In other news, yesterday SCOTUS predictably tossed Missouri’s effort to file an original action against New York to prevent Judge Merchan from sentencing Trump in September. As was true in December 2020 when Texas played a similarly silly political game with the original docket, two of the conservative justices appear to believe that procedurally SCOTUS was obligated to accept the case, but all nine justices appear to agree that Missouri was not entitled to the relief it sought.



Election 2024: Day -91

From this fan’s perspective, the Paris Olympics are starting to slow down – women’s gymnastics ended this morning, the men’s 100m sprint was yesterday, swimming and men’s golf both ended yesterday – and as such I can start to make a little time for blog updates again.

It’s Monday morning and the stock market is poised to have its third straight significant down day; right now the S&P 500 is down 6.5% since the market opened Thursday. I have been expecting a stock market downturn for some time now, and from a political standpoint have been nervous about the downturn hitting during the heat of the Presidential election campaign; perhaps that particular chicken is indeed coming home to roost now.
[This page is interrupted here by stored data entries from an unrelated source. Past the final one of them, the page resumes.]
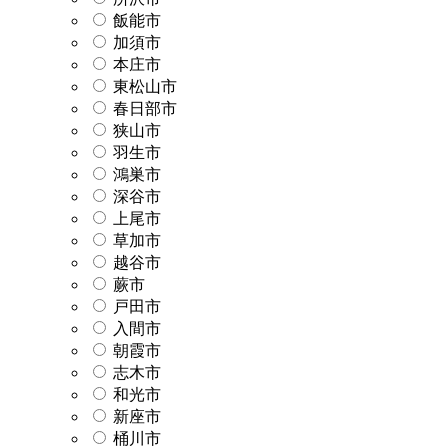
飯能市
加須市
本庄市
東松山市
春日部市
狭山市
羽生市
鴻巣市
深谷市
上尾市
草加市
越谷市
蕨市
戸田市
入間市
朝霞市
志木市
和光市
新座市
桶川市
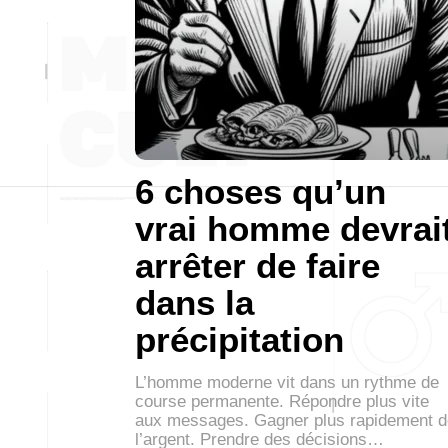
6 choses qu’un
vrai homme devrai
arrêter de faire
dans la
précipitation
L’homme moderne vit dans un rythme de
course permanente. Répondre plus vite
aux messages. Gagner plus rapidement d
l’argent. Prendre des décisions…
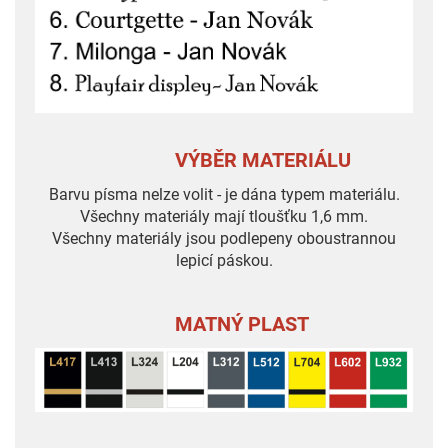
VÝBĚR MATERIÁLU
Barvu písma nelze volit - je dána typem materiálu.
Všechny materiály mají tloušťku 1,6 mm.
Všechny materiály jsou podlepeny oboustrannou
lepicí páskou.
MATNÝ PLAST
Over the weekend, the mandate in U.S. v. Trump (D.C. edition), the federal Jan 6th case, finally returned to Judge Chutkan in the aftermath of the SCOTUS presidential immunity ruling in Trump v. U.S. She has asked both sides to submit a proposal this week on future scheduling in the case, with a hearing to be held on August 16th to discuss.

To my knowledge Special Counsel Smith has yet to file his appeal with 11th Circuit in U.S. v. Trump (Florida edition); he must do so by August 27th but he doesn’t have to wait that long. I wanted to highlight an excellent but lengthy article by a member of the SCOTUS appellate bar, Adam Unikowsky, which engages seriously with Cannon’s opinion dismissing the case. His conclusion is that her view of the relevant law is intellectually defensible, but in order for her view to be the correct one then you would have to conclude that vast numbers of other lawmakers and lawyers have made a number of different types of mistakes going back over the past century-and-a-half, all the way back to 1870.

The first two weeks of the Harris campaign continue to have gone about as well as one could imagine. By now she is officially the nominee, thanks to a virtual roll call. She was the only qualified candidate; three other people, none of whom I’ve ever heard of, filed the necessary paperwork but none were able to demonstrate the requisite level of delegate support. Yesterday afternoon Harris pulled ahead of Trump in Nate Silver’s model for the first time, moving up from 38% to 51% over the course of the past week on the strength of recent swing-state polling.

Everyone is expecting that Harris will announce her vice-presidential pick in the next 36 hours. She reportedly had final in-person meetings yesterday with each of Kelly, Shapiro, and Walz. There has also been reporting that one name I hadn’t mentioned previously, Governor Pritzker of Illinois, was part of the official vetting process; personally I think adding a blue-state billionaire to the ticket would be a bad look.

Finally, Trump has announced he is pulling out of the previously announced presidential debate on ABC on September 10th, and challenged Harris to appear on a debate on Fox News in an arena setting on September 4th. Nobody is expecting her to take that bait; she responded that she’ll be showing up on the 10th as originally planned.